Hasard du calendrier, c’est le lendemain de cette décision que survient le deuxième incident. A propos d’un transfert urgent d’un patient de l’Hôpital d’Interlaken (BE) vers celui de l’Ile, à Berne. La Rega mobilise un hélicoptère depuis Lausanne, alors qu’Air-Glaciers dispose d’une base à Lauterbrunnen. De nouveau, la Rega est accusée de vouloir détenir à tout prix le monopole, alors qu’un autre hélicoptère aurait pu intervenir plus rapidement. La Rega réagit.
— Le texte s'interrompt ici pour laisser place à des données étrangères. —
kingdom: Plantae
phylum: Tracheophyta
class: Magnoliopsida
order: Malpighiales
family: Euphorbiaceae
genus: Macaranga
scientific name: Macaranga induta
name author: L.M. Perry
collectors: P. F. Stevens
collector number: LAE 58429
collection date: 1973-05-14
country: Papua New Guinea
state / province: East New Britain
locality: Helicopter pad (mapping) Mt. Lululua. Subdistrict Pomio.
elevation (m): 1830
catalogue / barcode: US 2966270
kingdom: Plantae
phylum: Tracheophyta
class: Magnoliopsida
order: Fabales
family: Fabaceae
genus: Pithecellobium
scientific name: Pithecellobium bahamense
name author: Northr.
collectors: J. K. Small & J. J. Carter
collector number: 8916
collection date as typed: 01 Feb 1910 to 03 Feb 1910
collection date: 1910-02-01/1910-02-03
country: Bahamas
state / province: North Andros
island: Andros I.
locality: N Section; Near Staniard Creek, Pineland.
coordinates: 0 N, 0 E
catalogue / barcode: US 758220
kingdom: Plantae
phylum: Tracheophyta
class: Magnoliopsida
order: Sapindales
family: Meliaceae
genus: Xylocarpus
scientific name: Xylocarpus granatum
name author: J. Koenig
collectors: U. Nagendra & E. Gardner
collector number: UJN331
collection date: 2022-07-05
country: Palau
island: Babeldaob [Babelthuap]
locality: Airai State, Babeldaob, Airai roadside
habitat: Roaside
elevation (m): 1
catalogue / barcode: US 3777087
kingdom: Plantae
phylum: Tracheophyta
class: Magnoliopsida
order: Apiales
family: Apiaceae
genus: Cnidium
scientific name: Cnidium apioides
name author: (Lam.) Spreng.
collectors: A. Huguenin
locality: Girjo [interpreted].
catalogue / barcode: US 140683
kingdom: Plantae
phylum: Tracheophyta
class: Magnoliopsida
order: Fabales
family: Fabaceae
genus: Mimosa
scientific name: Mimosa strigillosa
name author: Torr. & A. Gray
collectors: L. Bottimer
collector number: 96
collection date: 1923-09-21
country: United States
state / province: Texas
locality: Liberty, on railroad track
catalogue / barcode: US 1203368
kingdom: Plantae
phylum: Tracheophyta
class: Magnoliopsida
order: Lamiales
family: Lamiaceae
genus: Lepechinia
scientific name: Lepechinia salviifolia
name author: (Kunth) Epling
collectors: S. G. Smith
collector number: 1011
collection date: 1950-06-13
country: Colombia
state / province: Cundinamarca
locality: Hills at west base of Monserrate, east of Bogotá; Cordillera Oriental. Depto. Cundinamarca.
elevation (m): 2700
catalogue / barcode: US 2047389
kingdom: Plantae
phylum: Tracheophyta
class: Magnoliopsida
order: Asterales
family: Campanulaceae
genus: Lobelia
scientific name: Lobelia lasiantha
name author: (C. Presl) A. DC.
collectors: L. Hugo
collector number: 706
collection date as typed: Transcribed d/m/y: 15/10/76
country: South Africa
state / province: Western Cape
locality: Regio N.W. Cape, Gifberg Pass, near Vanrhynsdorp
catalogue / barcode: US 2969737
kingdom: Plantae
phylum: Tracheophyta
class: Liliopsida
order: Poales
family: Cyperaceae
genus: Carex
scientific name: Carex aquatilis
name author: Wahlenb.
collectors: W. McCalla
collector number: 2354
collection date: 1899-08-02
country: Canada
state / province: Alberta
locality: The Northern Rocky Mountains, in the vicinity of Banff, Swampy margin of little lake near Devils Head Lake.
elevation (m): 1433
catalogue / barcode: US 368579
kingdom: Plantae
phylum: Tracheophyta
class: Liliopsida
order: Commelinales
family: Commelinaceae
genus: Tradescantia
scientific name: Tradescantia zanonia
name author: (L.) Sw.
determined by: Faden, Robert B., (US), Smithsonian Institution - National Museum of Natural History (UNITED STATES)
Dès la mi-août, sa centrale ne s’occupera plus des appels d’urgence en provenance du canton de Berne. Ce sera désormais la centrale d’alarme sanitaire du canton qui décidera quelle compagnie est chargée d’intervenir.

«La Rega intervient dans l’intérêt des patients et de l’ensemble de la population suisse et se positionne clairement contre une commercialisation du sauvetage aérien», commente aujourd’hui Stéphanie Carruzzo, chargée de la communication pour la Rega. «Le sauvetage aérien n’est pas un marché; une commercialisation de ce dernier induit une hausse des coûts et une baisse en termes de qualité, le tout au détriment des patients», ajoute-t-elle. Si la Rega ne collabore aujourd’hui plus avec le TCS, «elle est toutefois prête à faire appel à l’hélicoptère du TCS, sous réserve que ce dernier remplisse les exigences nécessaires à une intégration dans le dispositif de la Rega», annonce-t-elle. «La décision de la Rega de ne plus avoir recours à l’hélicoptère d’Air-Glaciers dans l’Oberland bernois est aussi liée à une réflexion en matière de sécurité et tend à calmer la situation actuelle, tendue. Des discussions avec les autorités bernoises sont d’ailleurs prévues», précise encore Stéphanie Carruzzo. Avec Air Zermatt en revanche, tout va pour le mieux.

Pas une activité lucrative

La réputation de la Rega, «qui remplit sa mission de manière professionnelle depuis plus de 60 ans», fait des envieux, commente la porte-parole. Alors que le sauvetage aérien n’est pas une activité lucrative: «une minute de vol facturée en moyenne à 89 francs aux assurances a un coût réel de près de 200 francs». Elle conclut: «Si un prestataire est prêt à amener sa contribution à la prise en charge médicale d’urgence, nous lui souhaitons la bienvenue.»